Rifkind warned after their talks that British troops would pull out of Bosnia if they encounter further harassment. But Rose told reporters that his country and other U.N. members have “a moral duty” to see Bosnian civilians through the winter.

Rifkind is expected at the U.N. mission headquarters here today for consultations with the top civilian and military officials, after which Britain is expected to decide its future in the peacekeeping mission.

Advertisement

“If Rifkind had told Rose they were pulling out, Rose would not have said what he said,” one U.N. official observed, adding that it seemed unlikely Britain would opt for an immediate withdrawal.

French troops are mostly deployed in Sarajevo, where they would be vulnerable to both Serbian harassment and Bosnian civilian efforts to prevent a retreat that would probably leave the city overrun by Serbs.

With the first snows of winter already hampering road movements, observers here predicted that it would be more likely for the French to ride out the mission until spring.

Despite the desire to persevere with humanitarian tasks such as escorting aid to hungry and isolated Muslim communities, pressures are building steadily for a withdrawal next month.

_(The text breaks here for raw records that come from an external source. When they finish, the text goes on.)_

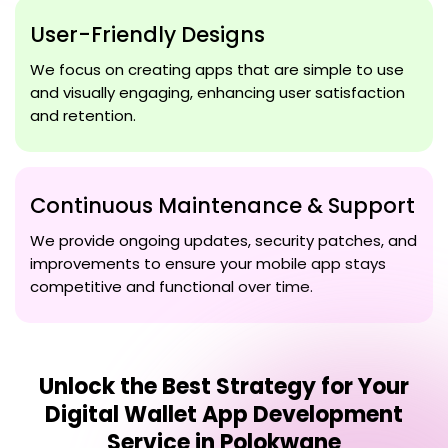
User-Friendly Designs
We focus on creating apps that are simple to use
and visually engaging, enhancing user satisfaction
and retention.
Continuous Maintenance & Support
We provide ongoing updates, security patches, and
improvements to ensure your mobile app stays
competitive and functional over time.
Unlock the Best Strategy for Your
Digital Wallet App Development
Service in Polokwane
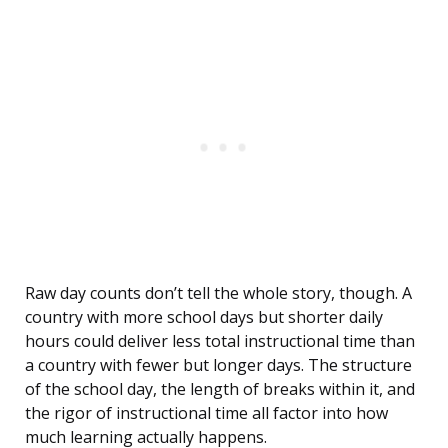
Raw day counts don’t tell the whole story, though. A
country with more school days but shorter daily
hours could deliver less total instructional time than
a country with fewer but longer days. The structure
of the school day, the length of breaks within it, and
the rigor of instructional time all factor into how
much learning actually happens.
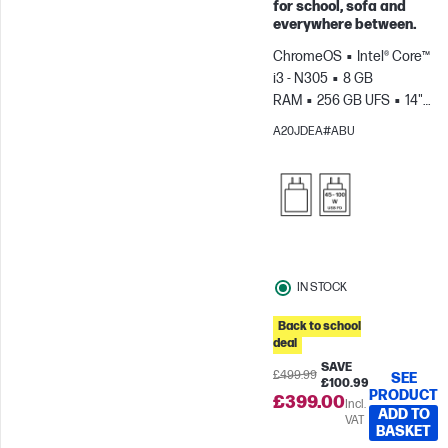
for school, sofa and
Skip to Compare
everywhere between.
ChromeOS
Intel® Core™
i3 - N305
8 GB
RAM
256 GB UFS
14"
FHD Touch screen
Intel®
A20JDEA#ABU
UHD Graphics
IN STOCK
Back to school
deal
SAVE
£499.99
SEE
£100.99
PRODUCT
£399.00
Incl.
ADD TO
VAT
BASKET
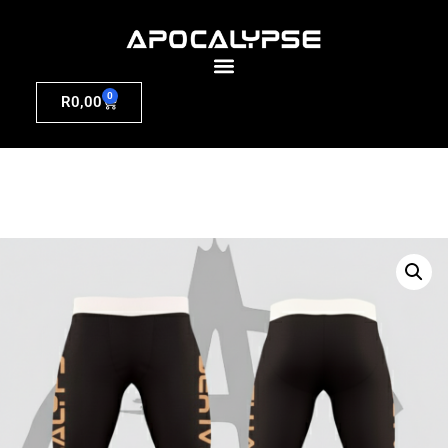
0
R
0,00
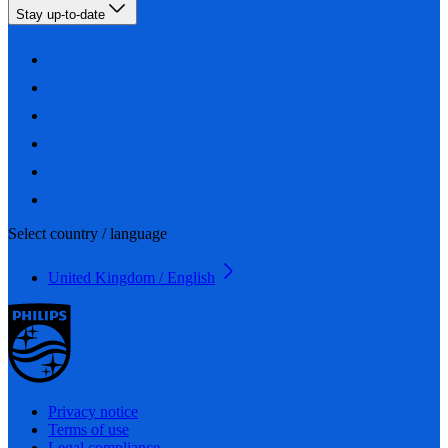
Stay up-to-date
Select country / language
United Kingdom / English
Privacy notice
Terms of use
Legal compliance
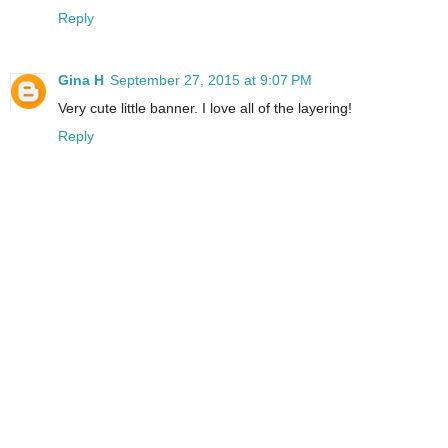
Reply
Gina H
September 27, 2015 at 9:07 PM
Very cute little banner. I love all of the layering!
Reply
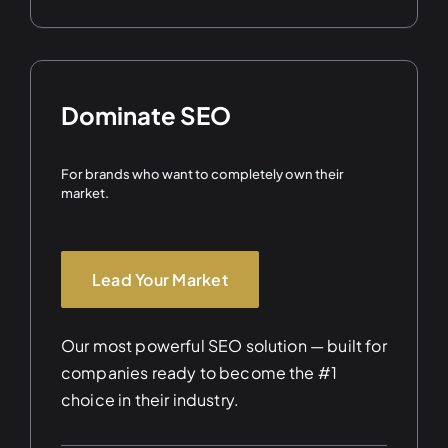
Dominate SEO
For brands who want to completely own their
market.
Lead Your Market
Our most powerful SEO solution — built for
companies ready to become the #1
choice in their industry.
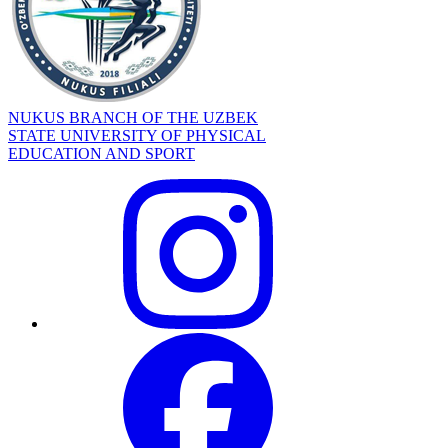
NUKUS BRANCH OF THE UZBEK
STATE UNIVERSITY OF PHYSICAL
EDUCATION AND SPORT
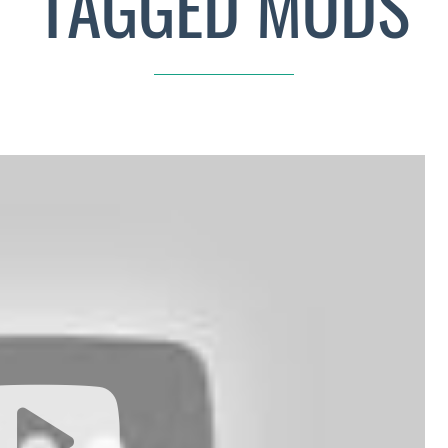
TAGGED MODS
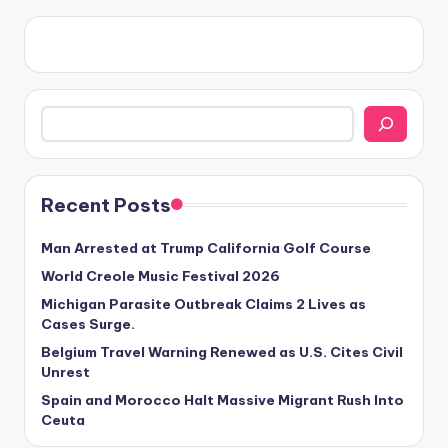
Search
Recent Posts
Man Arrested at Trump California Golf Course
World Creole Music Festival 2026
Michigan Parasite Outbreak Claims 2 Lives as
Cases Surge.
Belgium Travel Warning Renewed as U.S. Cites Civil
Unrest
Spain and Morocco Halt Massive Migrant Rush Into
Ceuta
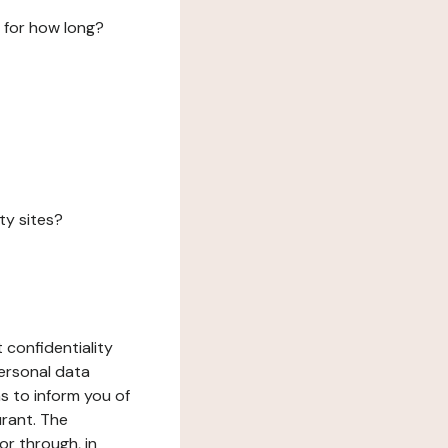
 for how long?
ty sites?
 confidentiality
ersonal data
ms to inform you of
urant. The
or through, in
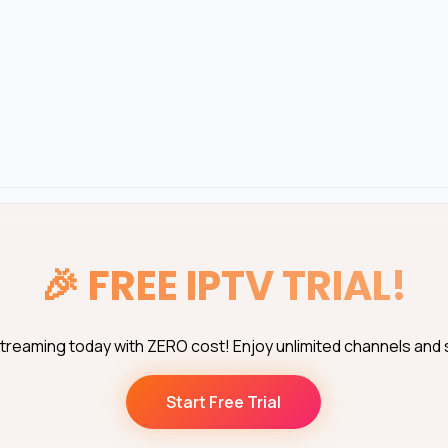
🎉
FREE IPTV TRIAL!
streaming today with ZERO cost! Enjoy unlimited channels and
Start Free Trial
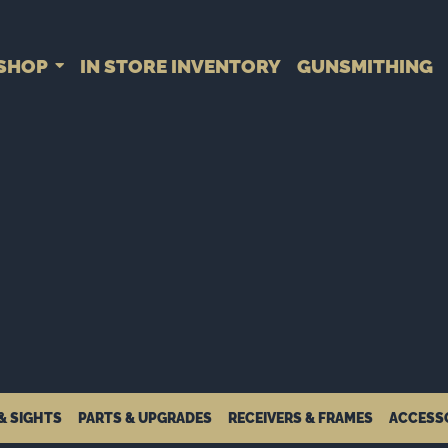
SHOP
IN STORE INVENTORY
GUNSMITHING
& SIGHTS
PARTS & UPGRADES
RECEIVERS & FRAMES
ACCESS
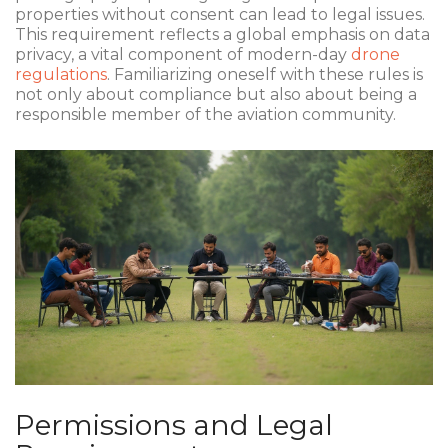
properties without consent can lead to legal issues.
This requirement reflects a global emphasis on data
privacy, a vital component of modern-day
drone
regulations
. Familiarizing oneself with these rules is
not only about compliance but also about being a
responsible member of the aviation community.
Permissions and Legal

The next session of the U.S. Congress, which begins in early January, will be dominated by Republicans vowing to lift a U.N. arms embargo hampering Bosnian government defenses. Leading GOP politicians such as incoming Senate Majority Leader Bob Dole of Kansas and House Speaker Newt Gingrich of Georgia have also begun clamoring for NATO action to destroy the Serbs’ artillery and weapons plants.

As Serbian rebel fears of a comeuppance rise with the threat of a military turnaround, their determination to strike government holdouts while they have the upper hand will progressively step up the risks for the peacekeepers deployed around vulnerable Muslim enclaves.